また、数学と物理学の両方で、要因1の「職業」と「数学ステレオタイプ」「頭が良いイメージ」は特に強い影響があった(図4)。これまで指摘をされている要因1から3に加えて要因4を含めて、どの項目が男性イメージにもっとも影響をしているのか同時に数値で確認できたことが特徴だという。

図4

図4 数学・物理分野の男性的イメージをもたらす要因と傾向

数学や物理学に対する男性的なイメージの形成には、従来の研究で指摘されてきた要因に加えて、「性役割についての社会風土」が重要な影響を与えることが、今回の新たなモデルで分かる。

社会で、学校で、家庭で女性の数物系専攻をサポート

今回の研究プロジェクトから、女子生徒の理系進学支援にもヒントが得られた。「学術の男性イメージは、進学選択に影響を与える。女子生徒へ理系進学を勧める際に、数学ステレオタイプを解消することが重要だ。実際、世界的にみても日本の女子生徒の数学の成績はとてもよい。
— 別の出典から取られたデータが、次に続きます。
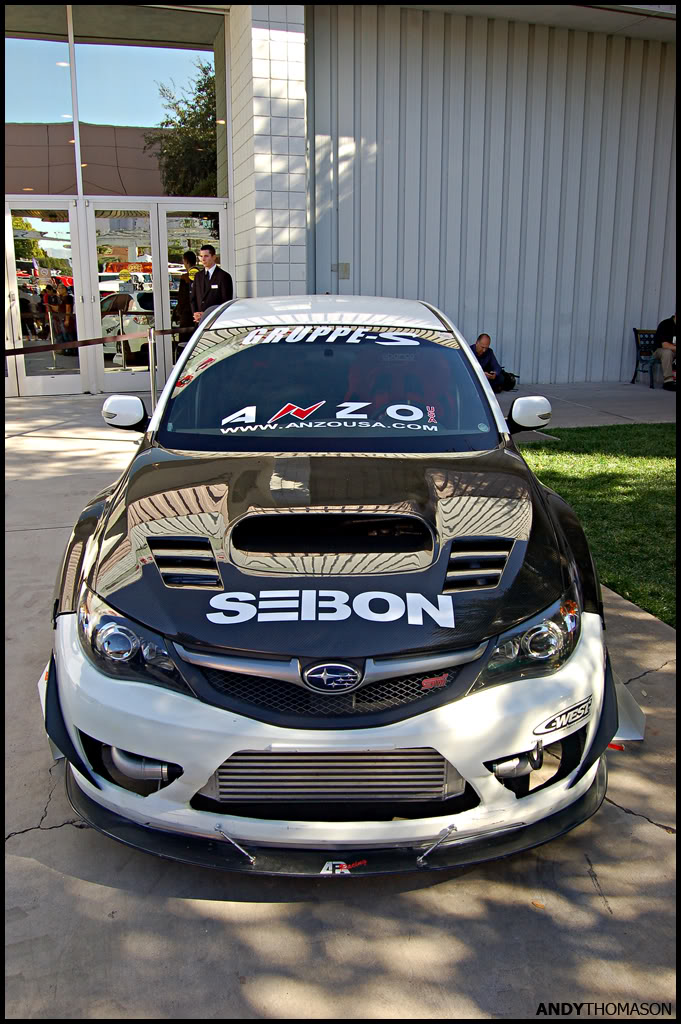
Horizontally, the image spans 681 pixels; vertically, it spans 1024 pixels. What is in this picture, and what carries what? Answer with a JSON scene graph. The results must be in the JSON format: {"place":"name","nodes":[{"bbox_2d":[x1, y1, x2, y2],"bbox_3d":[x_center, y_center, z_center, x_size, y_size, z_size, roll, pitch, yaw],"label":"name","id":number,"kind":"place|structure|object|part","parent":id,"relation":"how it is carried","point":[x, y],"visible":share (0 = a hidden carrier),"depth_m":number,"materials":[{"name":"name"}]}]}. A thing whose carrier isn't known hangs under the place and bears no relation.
{"place":"outdoors","nodes":[
{"label":"outdoors","id":0,"kind":"place"},
{"bbox_2d":[0,381,680,1023],"label":"concrete pavement","id":1,"kind":"structure","parent":0,"point":[62,882],"materials":[{"name":"grey concrete"}]},
{"bbox_2d":[147,328,157,411],"bbox_3d":[-1.932,-1.383,9.151,0.159,1.023,0.165,-3,15,-12],"label":"barrier post","id":2,"kind":"object","parent":1,"relation":"on","point":[149,347],"visible":0.73,"depth_m":9.10,"materials":[{"name":"silver metal"}]},
{"bbox_2d":[3,326,190,355],"bbox_3d":[-2.650,-1.639,8.521,0.097,0.134,4.793,10,18,33],"label":"barrier tape","id":3,"kind":"object","parent":2,"relation":"attached to","point":[86,341],"visible":0.88,"depth_m":8.67,"materials":[{"name":"brown fabric"}]},
{"bbox_2d":[190,245,232,324],"bbox_3d":[-1.453,-2.184,10.019,0.567,1.605,0.563,8,17,29],"label":"man","id":4,"kind":"object","parent":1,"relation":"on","point":[213,289],"visible":0.59,"depth_m":9.79},
{"bbox_2d":[41,299,618,871],"bbox_3d":[-0.002,-0.254,4.059,1.831,1.508,4.363,-3,15,-12],"label":"race car","id":5,"kind":"object","parent":1,"relation":"on","point":[475,373],"visible":0.98,"depth_m":2.56,"materials":[{"name":"white metal"}]},
{"label":"mirror","id":6,"kind":"part","parent":5,"relation":"part of","materials":[{"name":"white mirror"}]},
{"label":"grille","id":7,"kind":"part","parent":5,"relation":"part of","materials":[{"name":"black plastic"}]},
{"label":"windshield","id":8,"kind":"part","parent":5,"relation":"part of","materials":[{"name":"glass"}]},
{"bbox_2d":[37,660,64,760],"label":"side skirt","id":9,"kind":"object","parent":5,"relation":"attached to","point":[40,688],"visible":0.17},
{"bbox_2d":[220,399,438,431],"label":"decal","id":10,"kind":"object","parent":5,"relation":"attached to","point":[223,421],"visible":0.98,"depth_m":3.70,"materials":[{"name":"white plastic"}]},
{"bbox_2d":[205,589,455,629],"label":"hood decal","id":11,"kind":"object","parent":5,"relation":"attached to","point":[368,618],"visible":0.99,"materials":[{"name":"white plastic"}]},
{"bbox_2d":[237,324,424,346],"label":"windshield sticker","id":12,"kind":"object","parent":5,"relation":"attached to","point":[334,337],"visible":0.98,"depth_m":4.08,"materials":[{"name":"white plastic"}]},
{"label":"mirror","id":13,"kind":"part","parent":5,"relation":"part of","materials":[{"name":"white mirror"}]},
{"bbox_2d":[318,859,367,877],"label":"splitter decal","id":14,"kind":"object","parent":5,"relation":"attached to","point":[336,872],"visible":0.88,"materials":[{"name":"plastic"}]},
{"bbox_2d":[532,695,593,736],"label":"bumper decal","id":15,"kind":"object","parent":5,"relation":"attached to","point":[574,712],"visible":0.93,"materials":[{"name":"plastic"}]},
{"bbox_2d":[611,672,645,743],"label":"side skirt","id":16,"kind":"object","parent":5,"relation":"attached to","point":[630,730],"visible":0.25,"depth_m":3.12,"materials":[{"name":"metal"}]},
{"bbox_2d":[470,333,503,392],"bbox_3d":[1.862,-1.972,11.887,0.678,0.845,0.580,-3,15,-12],"label":"man","id":17,"kind":"object","parent":1,"relation":"on","point":[483,347],"visible":0.61,"depth_m":11.79},
{"bbox_2d":[497,369,518,391],"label":"bag","id":18,"kind":"object","parent":1,"relation":"on","point":[509,379],"visible":0.63,"depth_m":12.52,"materials":[{"name":"black fabric"}]},
{"bbox_2d":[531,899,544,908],"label":"leaf","id":19,"kind":"object","parent":1,"relation":"on","point":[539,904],"visible":0.81,"depth_m":2.29,"materials":[{"name":"brown"}]},
{"bbox_2d":[632,326,666,386],"bbox_3d":[5.089,-2.324,13.258,1.306,0.869,0.613,-3,15,-12],"label":"bench","id":20,"kind":"object","parent":1,"relation":"on","point":[644,333],"visible":0.61,"depth_m":13.34,"materials":[{"name":"metal"}]},
{"bbox_2d":[653,311,679,390],"bbox_3d":[4.928,-2.416,12.904,0.656,1.172,0.947,-3,15,-12],"label":"person","id":21,"kind":"object","parent":20,"relation":"on","point":[666,355],"visible":0.93,"depth_m":12.83},
{"bbox_2d":[1,0,679,403],"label":"building","id":22,"kind":"structure","parent":0,"point":[628,303],"depth_m":12.64,"materials":[{"name":"grey metal"}]},
{"bbox_2d":[3,24,74,195],"bbox_3d":[-4.318,-5.218,11.551,1.610,2.182,0.091,-3,15,-12],"label":"window","id":23,"kind":"structure","parent":22,"relation":"in","point":[58,111],"depth_m":11.64,"materials":[{"name":"clear glass"}]},
{"bbox_2d":[6,199,86,395],"bbox_3d":[-3.781,-2.647,11.416,1.054,2.353,0.207,-3,15,-12],"label":"glass door","id":24,"kind":"structure","parent":22,"relation":"in","point":[62,379],"depth_m":11.38,"materials":[{"name":"clear glass"}]},
{"bbox_2d":[87,199,158,394],"bbox_3d":[-2.766,-2.690,11.550,0.843,2.395,0.247,-3,15,-12],"label":"glass door","id":25,"kind":"structure","parent":22,"relation":"in","point":[118,379],"depth_m":11.44,"materials":[{"name":"glass"}]},
{"bbox_2d":[79,27,221,198],"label":"window","id":26,"kind":"structure","parent":22,"relation":"in","point":[159,121],"depth_m":11.88,"materials":[{"name":"clear glass"}]},
{"bbox_2d":[157,202,223,374],"bbox_3d":[-1.854,-2.732,11.668,0.948,2.311,0.227,-3,15,-12],"label":"glass door","id":27,"kind":"structure","parent":22,"relation":"in","point":[171,207],"depth_m":11.47,"materials":[{"name":"clear glass"}]},
{"bbox_2d":[228,2,307,298],"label":"tiled pillar","id":28,"kind":"structure","parent":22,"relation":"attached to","point":[286,261],"depth_m":10.55,"materials":[{"name":"white tile"}]},
{"bbox_2d":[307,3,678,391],"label":"metal wall","id":29,"kind":"structure","parent":0,"point":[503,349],"depth_m":12.58,"materials":[{"name":"grey metal"}]},
{"bbox_2d":[335,262,350,279],"bbox_3d":[0.022,-3.305,12.100,0.205,0.233,0.096,-3,15,-12],"label":"wall box","id":30,"kind":"object","parent":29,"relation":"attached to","point":[346,267],"visible":0.94,"depth_m":12.09,"materials":[{"name":"grey"}]},
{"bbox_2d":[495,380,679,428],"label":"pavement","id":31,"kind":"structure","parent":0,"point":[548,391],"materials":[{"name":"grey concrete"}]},
{"bbox_2d":[515,419,678,627],"label":"lawn","id":32,"kind":"structure","parent":0,"point":[636,459],"materials":[{"name":"green plant"}]}
]}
保護者や教師は、女子生徒も日本にいる女子生徒は数学がよくできる、数学や物理を学んだ先の職業は幅広く女性を歓迎していると応援してほしい」と、研究代表の横山教授は語る。

さらに、社会風土に着目したプロジェクトから得られた成果として、次のように述べている。
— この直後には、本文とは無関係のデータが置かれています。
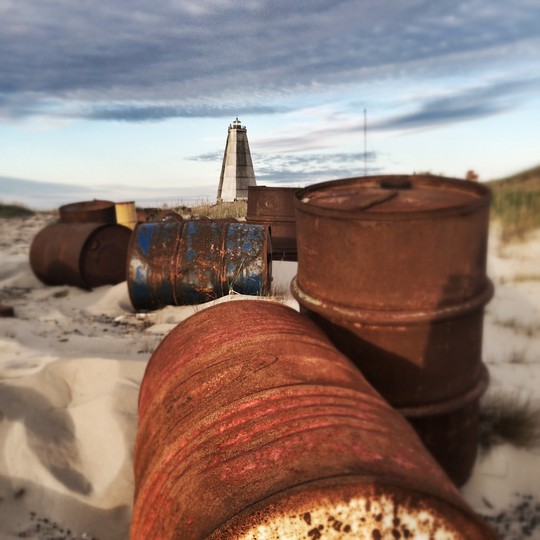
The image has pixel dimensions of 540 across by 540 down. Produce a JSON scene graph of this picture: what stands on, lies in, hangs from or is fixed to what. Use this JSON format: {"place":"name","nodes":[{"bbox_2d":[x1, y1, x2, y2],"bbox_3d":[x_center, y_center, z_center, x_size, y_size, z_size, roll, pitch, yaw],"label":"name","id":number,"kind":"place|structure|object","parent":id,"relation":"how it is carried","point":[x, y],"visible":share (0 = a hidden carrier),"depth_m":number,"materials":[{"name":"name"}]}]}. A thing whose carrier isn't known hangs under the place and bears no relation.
{"place":"outdoors","nodes":[
{"label":"outdoors","id":0,"kind":"place"},
{"bbox_2d":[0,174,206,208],"label":"cloud","id":1,"kind":"structure","parent":0,"point":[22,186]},
{"bbox_2d":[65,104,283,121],"label":"cloud","id":2,"kind":"structure","parent":0,"point":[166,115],"materials":[{"name":"grey"}]},
{"bbox_2d":[217,117,256,202],"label":"lighthouse","id":3,"kind":"object","parent":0,"point":[244,160],"visible":0.9,"depth_m":34.66,"materials":[{"name":"stone"}]},
{"bbox_2d":[0,212,539,539],"label":"sand","id":4,"kind":"structure","parent":0,"point":[133,377],"materials":[{"name":"beige sand"}]},
{"bbox_2d":[0,302,13,317],"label":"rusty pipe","id":5,"kind":"object","parent":4,"relation":"on","point":[5,309],"visible":0.97,"depth_m":6.15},
{"bbox_2d":[0,202,34,218],"label":"dune grass","id":6,"kind":"structure","parent":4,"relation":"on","point":[9,208],"materials":[{"name":"green plant"}]},
{"bbox_2d":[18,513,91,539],"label":"gravel patch","id":7,"kind":"object","parent":4,"relation":"on","point":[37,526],"visible":0.79,"depth_m":2.42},
{"bbox_2d":[29,219,131,288],"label":"metal drum","id":8,"kind":"object","parent":4,"relation":"on","point":[108,226],"visible":0.87,"depth_m":7.63,"materials":[{"name":"brown metal"}]},
{"bbox_2d":[59,200,116,223],"bbox_3d":[-2.409,-0.495,9.517,0.742,0.857,0.739,2,10,18],"label":"metal drum","id":9,"kind":"object","parent":4,"relation":"on","point":[108,208],"visible":0.43,"depth_m":9.02,"materials":[{"name":"brown metal"}]},
{"bbox_2d":[114,201,136,229],"bbox_3d":[-2.300,-0.767,11.285,0.360,0.632,0.362,-7,11,-33],"label":"yellow cylinder","id":10,"kind":"object","parent":4,"relation":"on","point":[122,208],"visible":0.56,"depth_m":11.03,"materials":[{"name":"yellow metal"}]},
{"bbox_2d":[135,207,182,222],"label":"metal drum","id":11,"kind":"object","parent":4,"relation":"on","point":[153,216],"visible":0.32,"depth_m":11.76,"materials":[{"name":"brown metal"}]},
{"bbox_2d":[126,218,272,308],"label":"metal drum","id":12,"kind":"object","parent":4,"relation":"on","point":[208,245],"visible":0.96,"depth_m":6.10,"materials":[{"name":"metal"}]},
{"bbox_2d":[159,200,247,219],"label":"dune grass","id":13,"kind":"structure","parent":4,"relation":"on","point":[205,212],"materials":[{"name":"gold"}]},
{"bbox_2d":[246,186,300,259],"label":"metal drum","id":14,"kind":"object","parent":4,"relation":"on","point":[274,196],"visible":0.57,"depth_m":8.68,"materials":[{"name":"metal"}]},
{"bbox_2d":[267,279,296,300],"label":"grass tuft","id":15,"kind":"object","parent":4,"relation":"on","point":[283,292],"visible":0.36,"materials":[{"name":"brown plant"}]},
{"bbox_2d":[129,299,497,539],"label":"metal drum","id":16,"kind":"object","parent":4,"relation":"on","point":[196,428],"visible":0.98,"depth_m":1.48,"materials":[{"name":"red metal"}]},
{"bbox_2d":[290,175,493,485],"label":"metal drum","id":17,"kind":"object","parent":4,"relation":"on","point":[334,226],"visible":0.78,"depth_m":2.44,"materials":[{"name":"metal"}]},
{"bbox_2d":[478,391,539,448],"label":"grass tuft","id":18,"kind":"object","parent":4,"relation":"on","point":[508,422],"visible":0.55,"depth_m":3.26,"materials":[{"name":"plant"}]},
{"bbox_2d":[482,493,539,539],"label":"gravel patch","id":19,"kind":"object","parent":4,"relation":"on","point":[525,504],"visible":0.59,"depth_m":2.49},
{"bbox_2d":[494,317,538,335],"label":"grass tuft","id":20,"kind":"object","parent":4,"relation":"on","point":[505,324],"visible":0.63,"depth_m":5.67,"materials":[{"name":"plant"}]},
{"bbox_2d":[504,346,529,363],"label":"grass tuft","id":21,"kind":"object","parent":4,"relation":"on","point":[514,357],"visible":0.52,"depth_m":4.67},
{"bbox_2d":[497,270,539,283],"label":"grass tuft","id":22,"kind":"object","parent":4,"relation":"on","point":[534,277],"visible":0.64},
{"bbox_2d":[0,0,539,209],"label":"sky","id":23,"kind":"structure","parent":0,"point":[184,185],"materials":[{"name":"blue"}]},
{"bbox_2d":[0,0,539,120],"label":"cloud","id":24,"kind":"structure","parent":0,"point":[57,83],"materials":[{"name":"grey"}]},
{"bbox_2d":[186,150,380,183],"label":"cloud","id":25,"kind":"structure","parent":0,"point":[291,162],"materials":[{"name":"grey"}]},
{"bbox_2d":[363,109,367,175],"bbox_3d":[3.024,-3.546,22.418,0.091,3.018,0.098,-1,9,0],"label":"pole","id":26,"kind":"object","parent":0,"point":[365,157],"visible":0.69,"depth_m":22.30,"materials":[{"name":"grey metal"}]},
{"bbox_2d":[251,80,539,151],"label":"cloud","id":27,"kind":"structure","parent":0,"point":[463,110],"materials":[{"name":"grey"}]},
{"bbox_2d":[465,170,478,181],"bbox_3d":[4.735,-1.979,16.610,0.349,0.729,0.341,1,9,10],"label":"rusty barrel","id":28,"kind":"object","parent":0,"point":[473,177],"visible":0.43,"depth_m":16.41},
{"bbox_2d":[484,165,539,241],"label":"dune grass","id":29,"kind":"structure","parent":0,"point":[511,199],"materials":[{"name":"green plant"}]}
]}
「学術に女性、男性といったジェンダーイメージが強いこと自体が問題だが、その背景に、女性が知的であることに否定的なジェンダー不平等が影響していたことが分かった。このことは、理系に女性が少ない問題は単なる個人の選択の問題ではなく、社会の問題であることを示している」

この研究プロジェクトの成果が広く浸透することで、社会の動きを変えていくダイバーシティ推進政策や、研究分野の人材育成政策で役立つことはもちろん、家庭の中や学校、職場など、ふだんの暮らしでもジェンダー不平等意識の解消につながっていくことが望まれる。